Num país polarizado e atualmente odioso como está o Brasil, já há quem queira isso. Se o que está sendo proposto é dispensável, porque os policiais já estão protegidos adequadamente pelo art. 25, a melhor técnica legislativa não recomenda a norma nova.

Normas supérfluas ou desnecessárias só geram controvérsias, que atrapalham o que realmente importa, que é tratar com o devido rigor, dentro do Estado de Direito, o crime violento, o crime organizado e a corrupção.

Excesso escusável na legítima defesa
A proposta Moro diz o seguinte: “O juiz poderá reduzir a pena até a metade ou deixar de aplicá-la se o excesso decorrer de escusável medo, surpresa ou violenta emoção”.

O dispositivo foi pensado para regular situações como aquela do caso Ana Hickmann (seu cunhado disparou e matou a pessoa armada que se aproximou dela agressivamente; depois do primeiro disparo, continuou atirando por escusável medo ou surpresa). Houve excesso, mas escusável. Ele foi absolvido.

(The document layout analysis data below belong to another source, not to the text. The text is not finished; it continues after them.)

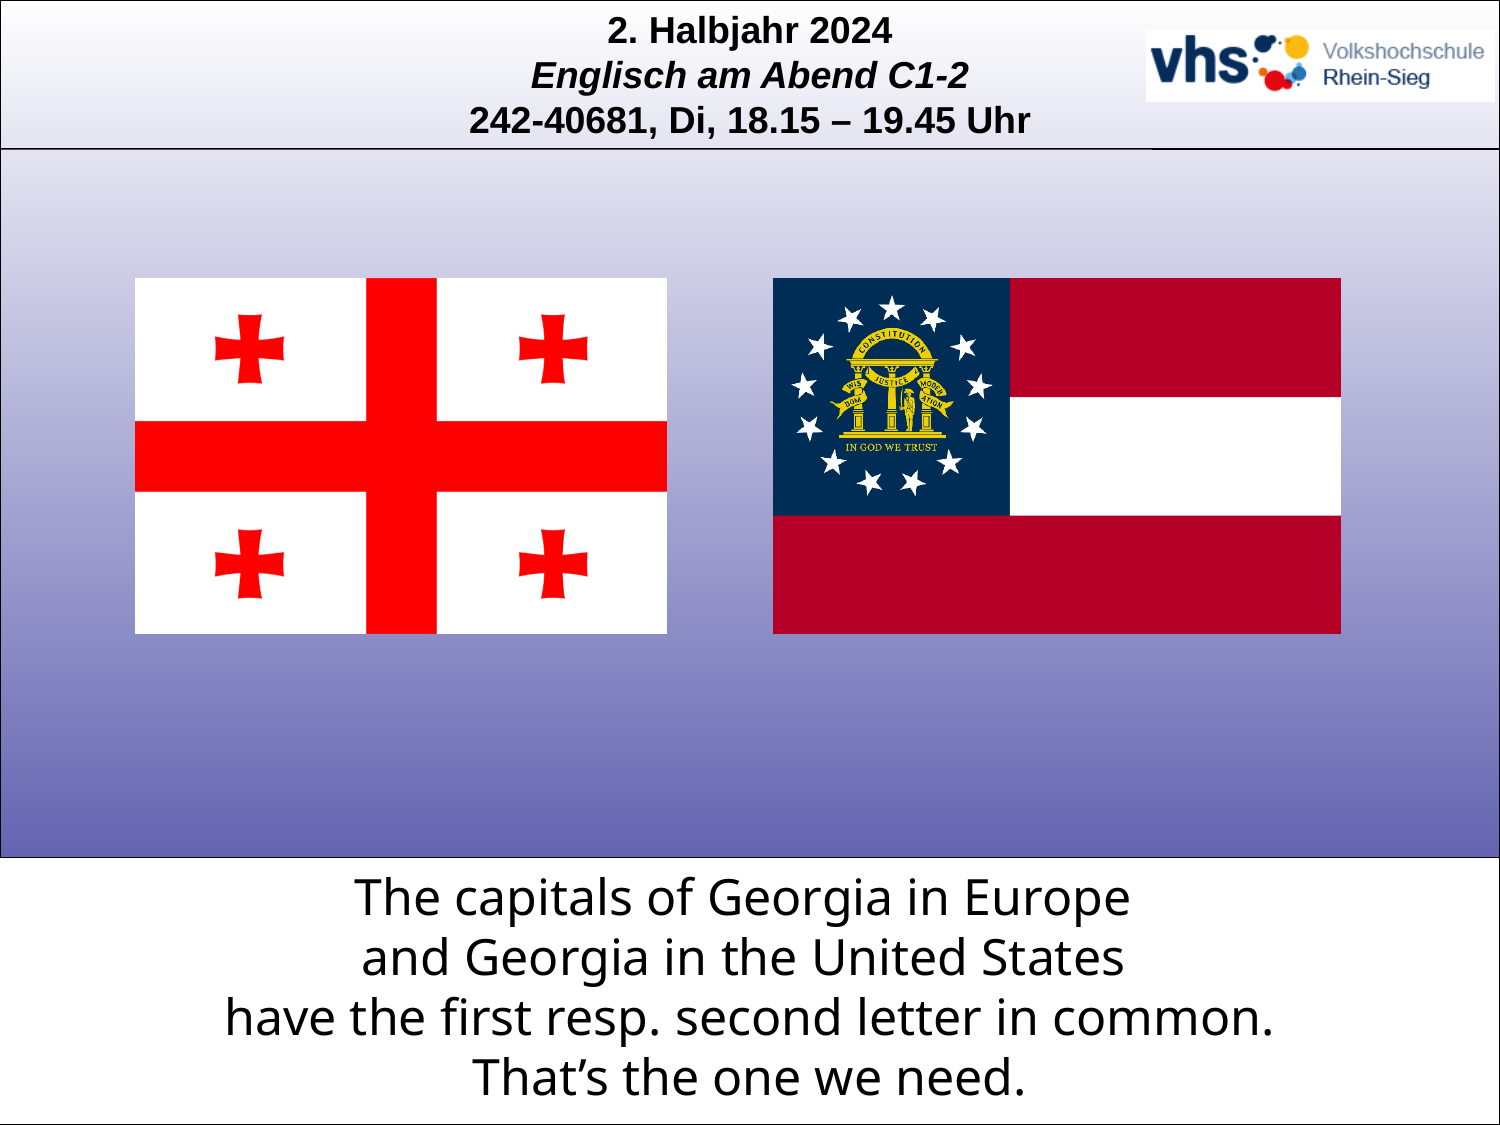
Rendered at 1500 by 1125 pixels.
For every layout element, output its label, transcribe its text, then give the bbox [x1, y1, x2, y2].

picture [1146, 30, 1495, 102]
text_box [135, 278, 1341, 634]
text_box The capitals of Georgia in Europe and Georgia in the United States have the first resp. second letter in common. That’s the one we need. [0, 857, 1500, 1125]
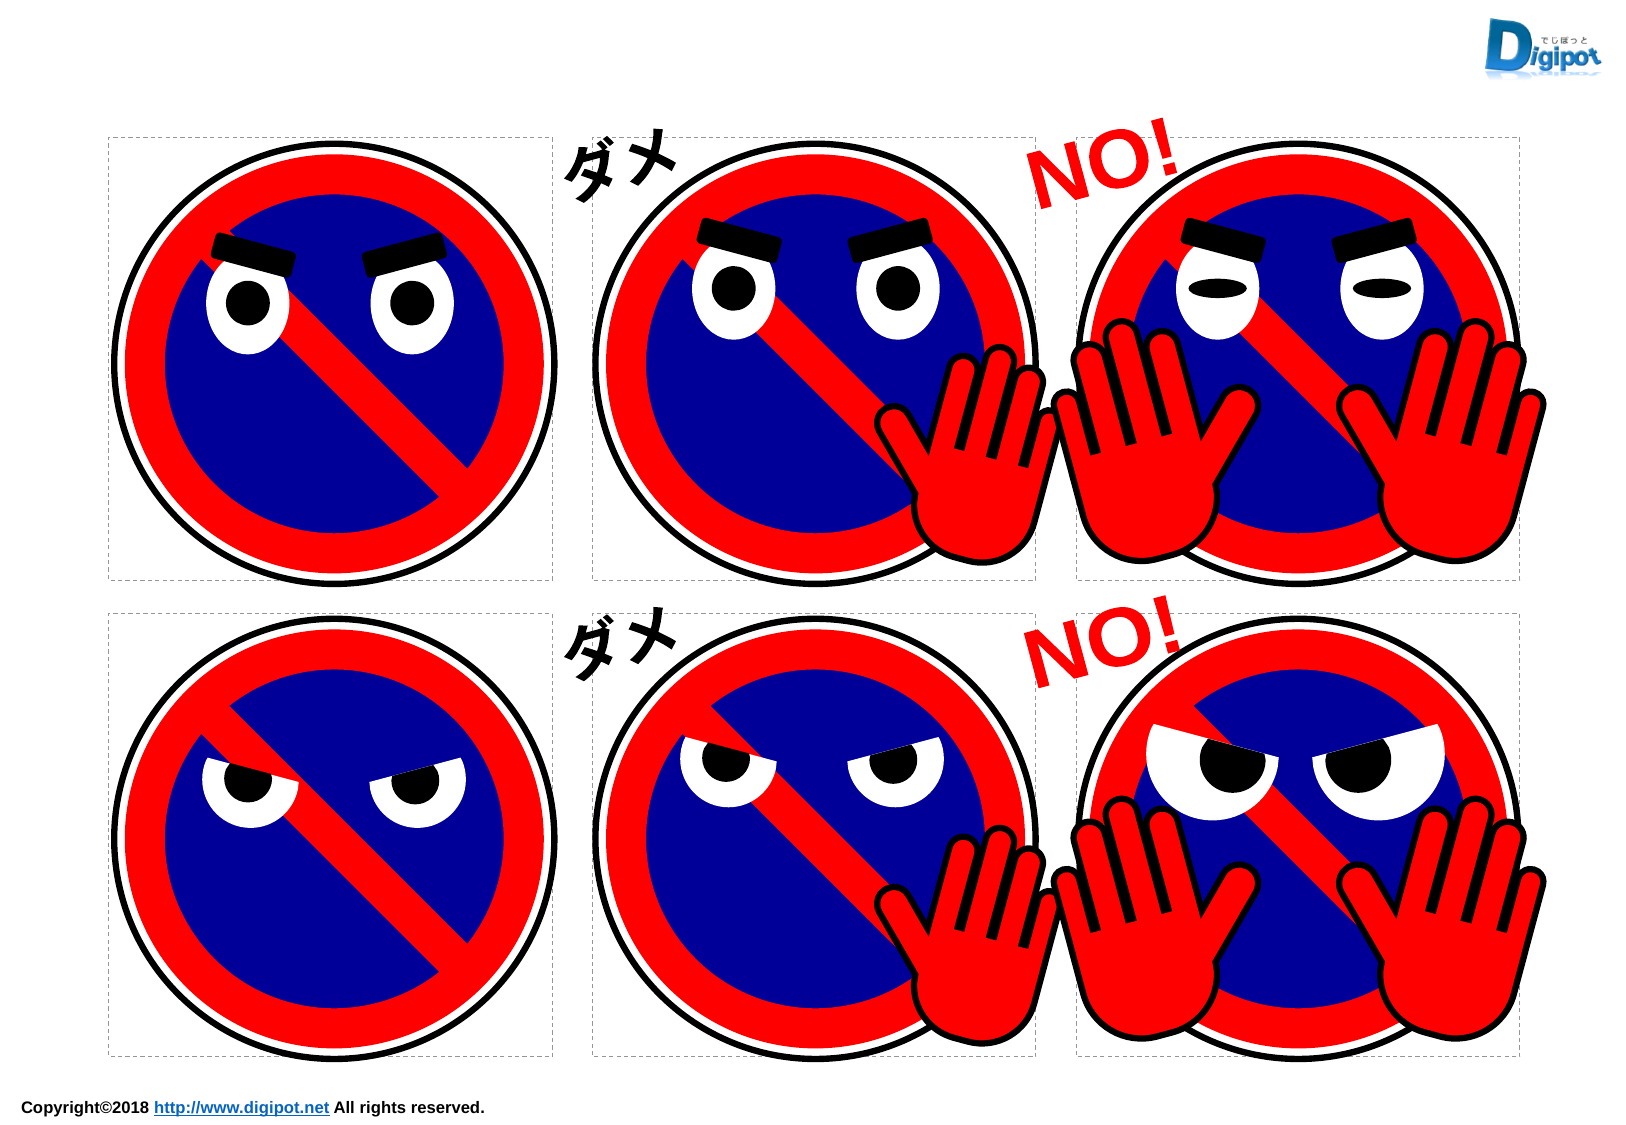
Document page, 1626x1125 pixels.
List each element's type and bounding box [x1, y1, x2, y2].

text_box [561, 133, 1031, 588]
text_box [1031, 133, 1533, 588]
picture [1485, 18, 1602, 82]
text_box [1028, 612, 1533, 1063]
text_box [110, 615, 558, 1063]
text_box [110, 140, 558, 588]
text_box [561, 612, 1028, 1063]
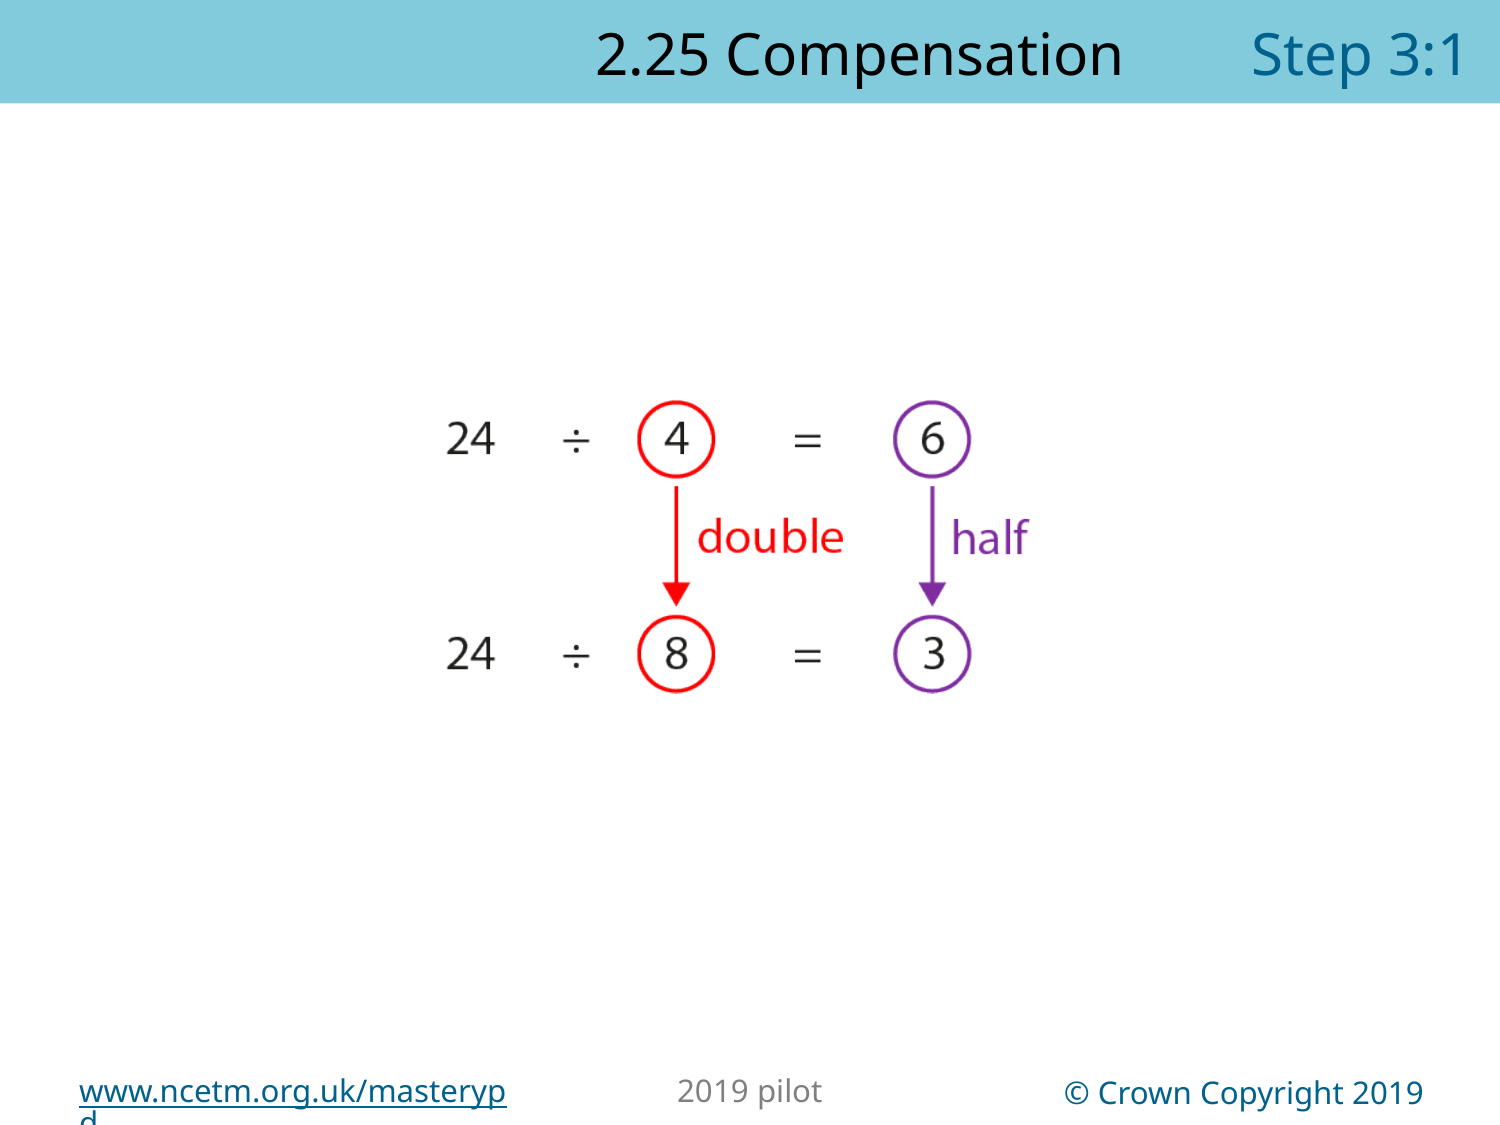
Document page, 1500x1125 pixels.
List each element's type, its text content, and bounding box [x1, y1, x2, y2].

list 2.25 Compensation Step 3:1 [0, 0, 1500, 104]
picture [444, 399, 1032, 694]
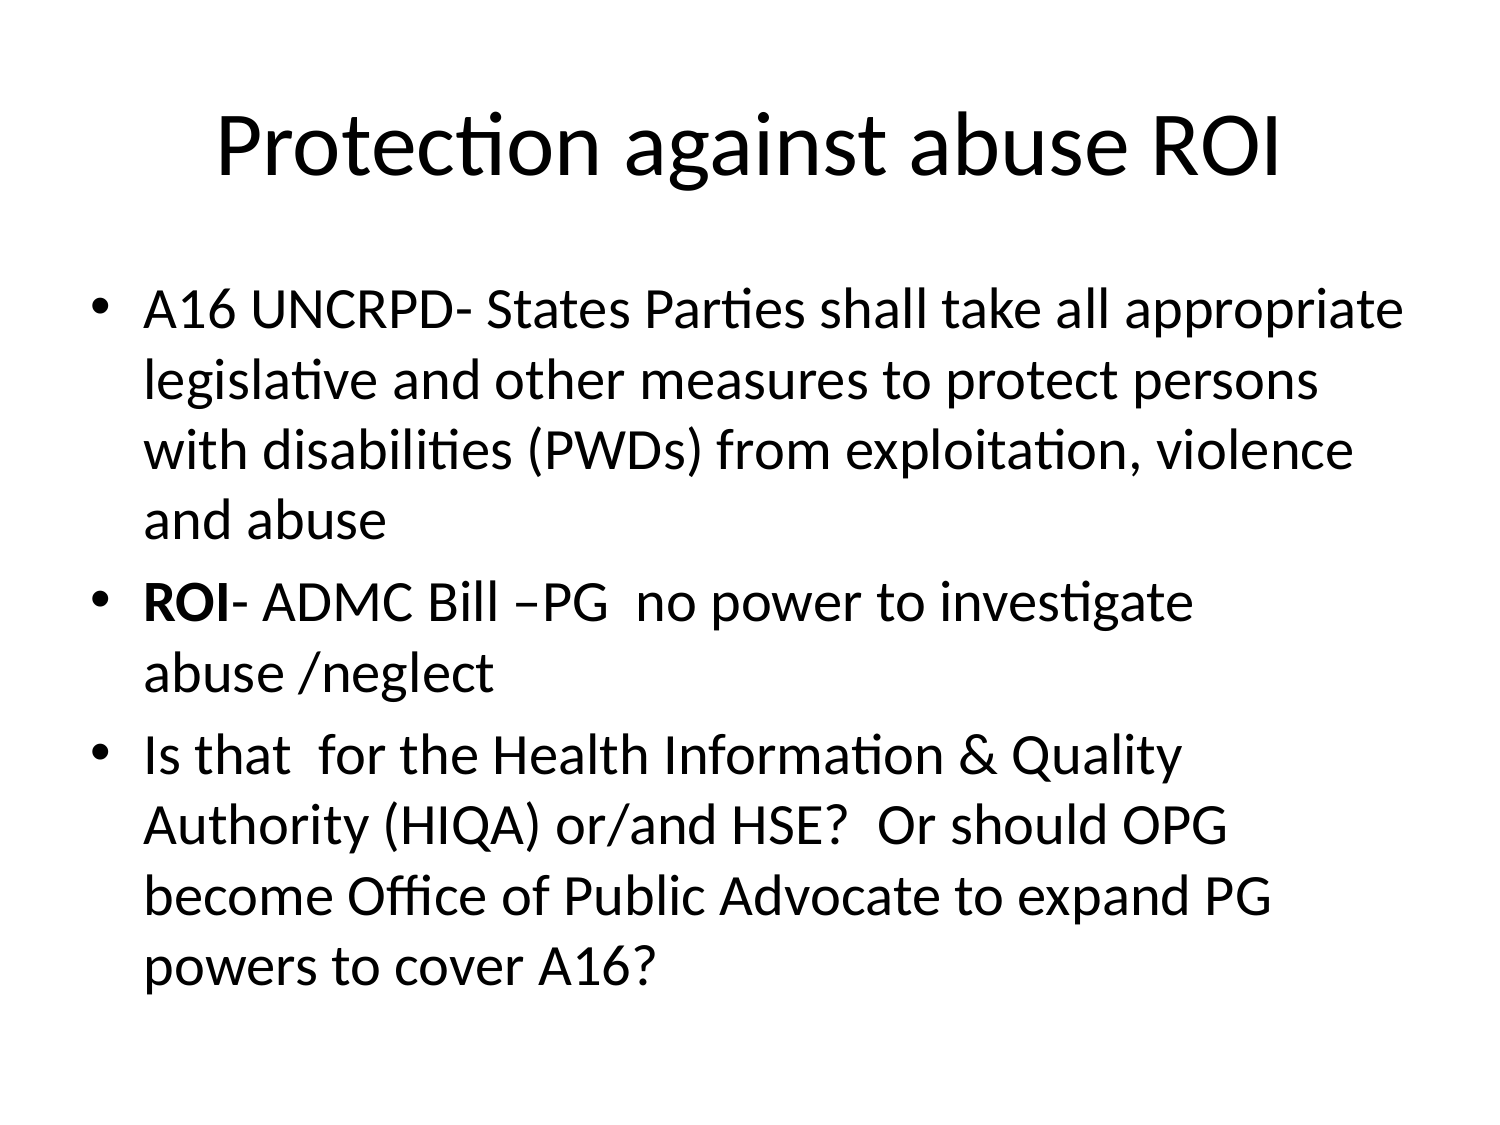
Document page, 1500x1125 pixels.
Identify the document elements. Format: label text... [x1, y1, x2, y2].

title Protection against abuse ROI [75, 45, 1425, 233]
list A16 UNCRPD- States Parties shall take all appropriate legislative and other measures to protect persons with disabilities (PWDs) from exploitation, violence and abuse ROI- ADMC Bill –PG no power to investigate abuse /neglect Is that for the Health Information & Quality Authority (HIQA) or/and HSE? Or should OPG become Office of Public Advocate to expand PG powers to cover A16? [75, 262, 1425, 1005]
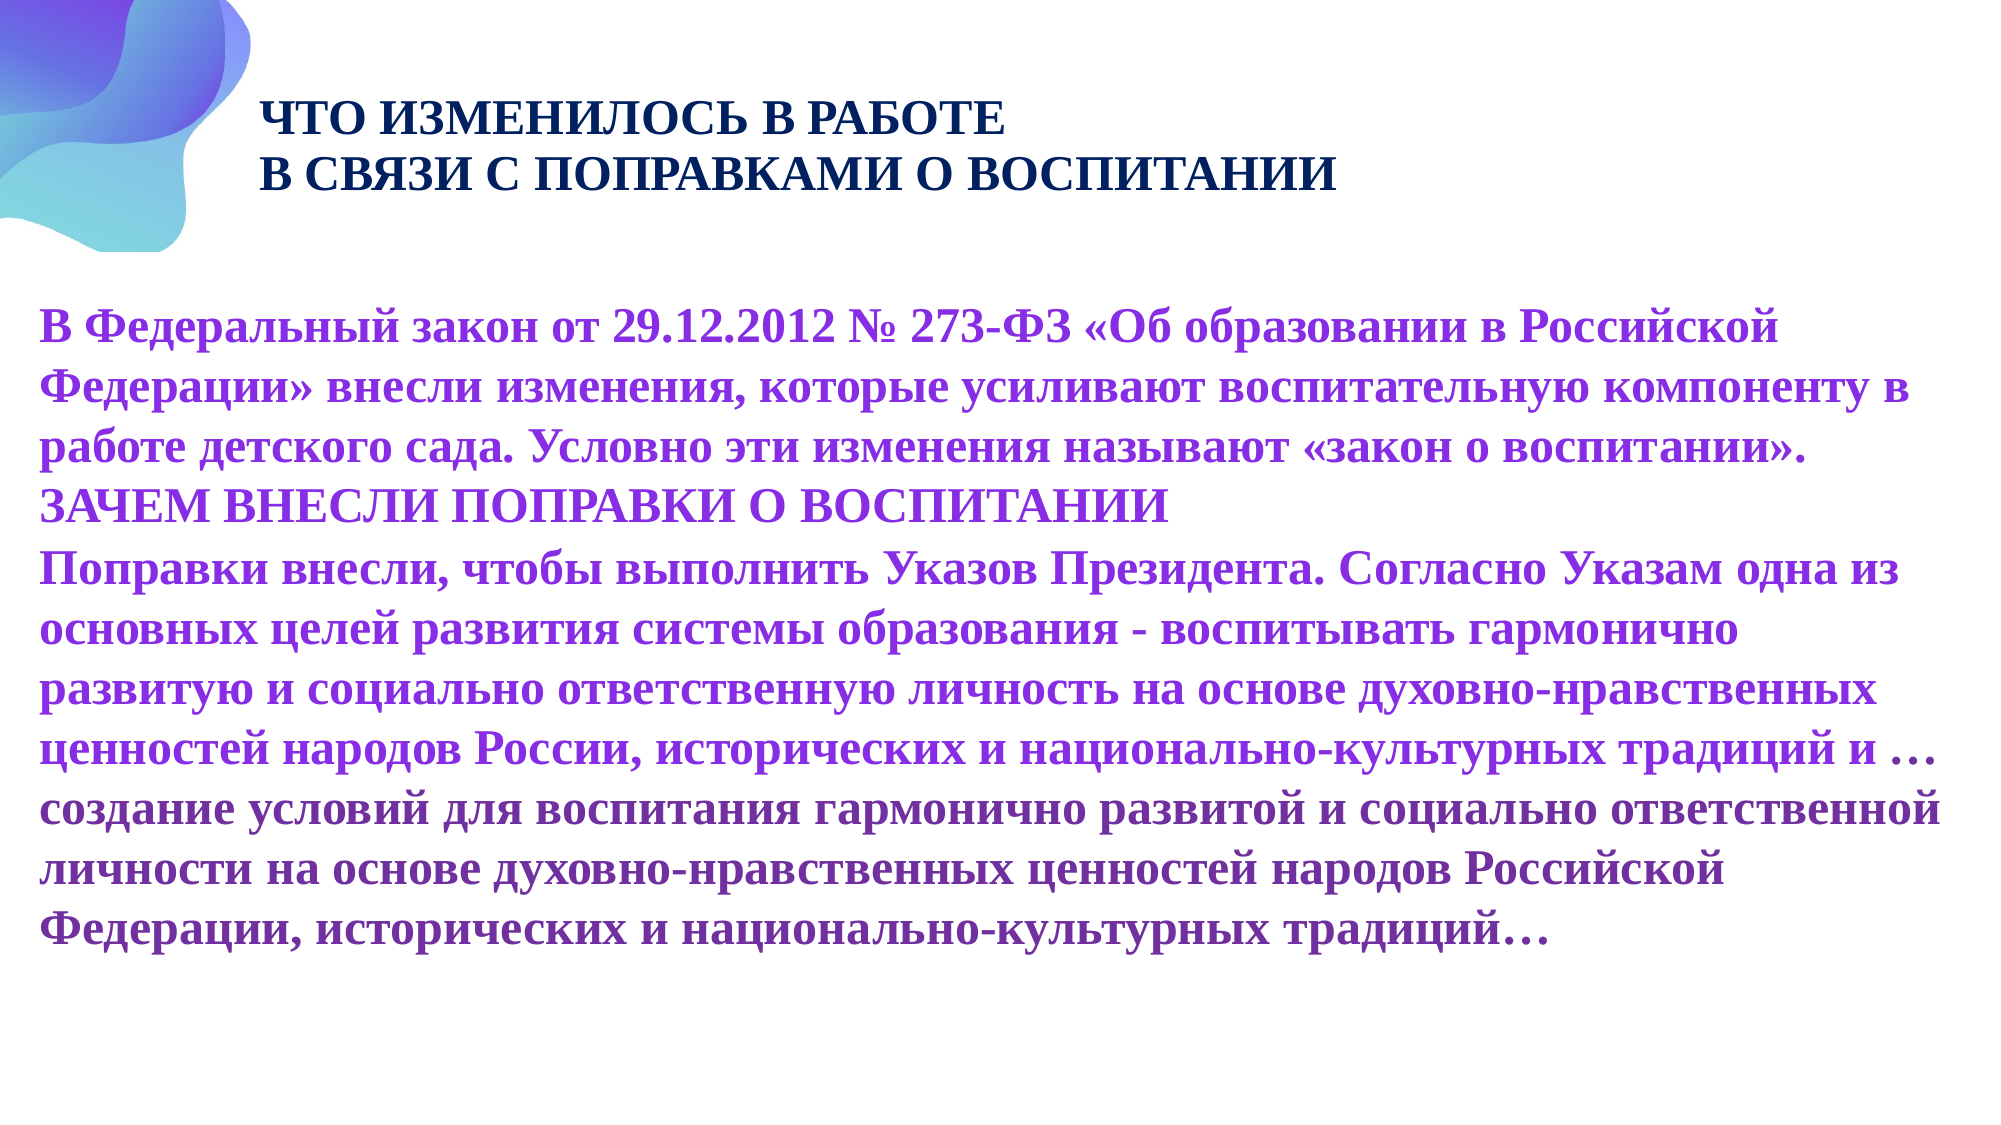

Vários Códigos Penais civilizados descrevem praticamente a mesma coisa. O § 33 do Código Penal alemão diz: “perturbação, medo ou susto”. O art. 33 do Código Penal português fala em “perturbação, medo ou susto, não censuráveis” (ver Luís Greco, Jota).

O importante é distinguir os dois momentos do fato: no primeiro momento há legítima defesa; no segundo vem o excesso. Mas esse excesso pode decorrer de perturbação, medo, susto ou surpresa escusável. Quando escusável não merece nenhuma pena. Se não totalmente escusável, o juiz reduz a pena até metade. Nada disso é anormal no primeiro mundo. Veja os códigos penais europeus citados.

Até mesmo nosso Código Penal militar já conta com dispositivo semelhante. Quem age em legítima defesa está emocionalmente alterado. Isso é da natureza humana. Em casos excepcionais justifica-se eventual excesso. Quando escusável não pode haver sanção.

Resistência seguida de morte ou “lei do abate invertido”
Outra proposta contida na reforma Moro merece nossa atenção. Trata-se do § 2º do art. 329: “Se da resistência resulta morte ou risco de morte ao funcionário ou a terceiro: pena – reclusão, de seis a trinta anos, e multa”.

Essa proposta, da maneira como foi redigida, é a “lei do abate invertido”. Ela estimula matar policiais dolosamente assim como outros agentes públicos. Vamos ver.

Todas as vezes que nosso Código usa a expressão “se resulta morte”, isso significa crime preterdoloso, ou seja, há dolo (intenção) no crime anterior (resistência) e culpa no crime posterior (a morte). Por exemplo: lesão corporal seguida de morte. O sujeito quer apenas lesar, machucar, mas no final acaba resultando a morte. Isso é crime preterdoloso.

A pena do crime preterdoloso não pode nunca ser maior que a do crime somente (totalmente) doloso (intencional). A pena prevista para a resistência seguida de morte é de seis a trinta anos de reclusão. A do homicídio é de seis a vinte anos.

Se quem resiste tem pena até trinta anos se não quer matar o policial, por exemplo, e se tem pena até vinte anos quando quer intencionalmente matar o policial, qual é a alternativa melhor para o resistente?

Ele sempre vai dizer que queria efetivamente matar o policial, porque isso lhe gerará pena menor. Se não queria matar, mas o policial acabou morrendo, a pena será maior.

O novo dispositivo, em razão da desproporcionalidade da pena, estimula o “abate invertido”, ou seja, o abate doloso de policiais. Matá-lo intencionalmente é mais favorável ao réu. A lei estaria incentivando o assassinato doloso de policiais? Já são mortos 367 por ano (um por dia). É isso que queremos? Eu não!